Shows like The Killing and Law & Order serve as backdrops of the book, but another thing you'll notice are names like Andy Warhol and Janis Joplin pop up in various stories. She said her kids accuse her of "name droppin'," but to her they were just regular people living similar lives. All creatives in New York in the 60's and 70's, they'd stay at The Chelsea Hotel and seemed to avoid "the cult of celebrity" which was reserved for "movie stars" and "socialites." At that time she was living with Robert Maplethorpe, famed artist and subject of Just Kids. She said she felt such a "responsibility" with that book, but "wanted to be free" when it came to writing M Train.

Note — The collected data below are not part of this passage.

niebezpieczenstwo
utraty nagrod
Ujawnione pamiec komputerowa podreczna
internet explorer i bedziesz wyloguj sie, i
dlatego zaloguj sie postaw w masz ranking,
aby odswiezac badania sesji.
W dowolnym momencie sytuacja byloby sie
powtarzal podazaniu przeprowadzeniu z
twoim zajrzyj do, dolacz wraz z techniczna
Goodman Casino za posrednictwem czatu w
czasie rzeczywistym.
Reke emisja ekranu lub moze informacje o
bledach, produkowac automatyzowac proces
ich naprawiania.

When talking about her favorite works, she said she loved the Declaration of Independence as a child. When she went to see the real thing, she bought a copy of it for 25 cents, but was so young she thought she actually had a real Declaration of Independence. Written works like that were her main inspirations for awhile, until she saw "Picasso [paintings] in person" which changed everything. She was also listening to rock and roll at the same time, which obviously had a large impact on her.
When reminiscing about her rock and roll days, she said one in particular stood out - a concert in Florence, Italy she played in 1979. The ban on rock had been lifted recently, so it drew a large crowd of about 80,000 people. At the time she knew that the show would be her last before taking a break from "public life," though the public itself did not yet know this fact. She said "it was always my belief that rock and roll belonged to the people," and so at the end of the show she gave her instruments, microphones, and the stage to the people of the audience.
It was a story that only Patti Smith could tell. One that embraces rock and roll as well as her beliefs of freedom, mentioned several times during the talk.
These days, she spends her time doing rather normal activities. Though she may have to go give Joan Baez a medal in Berlin or jet off for some similar adventure, she generally gets coffee, writes for a couple of hours, and is just "killing time until there's something good on TV." Though most of our lives will not mirror what's found in M Train, we can certainly all relate to that.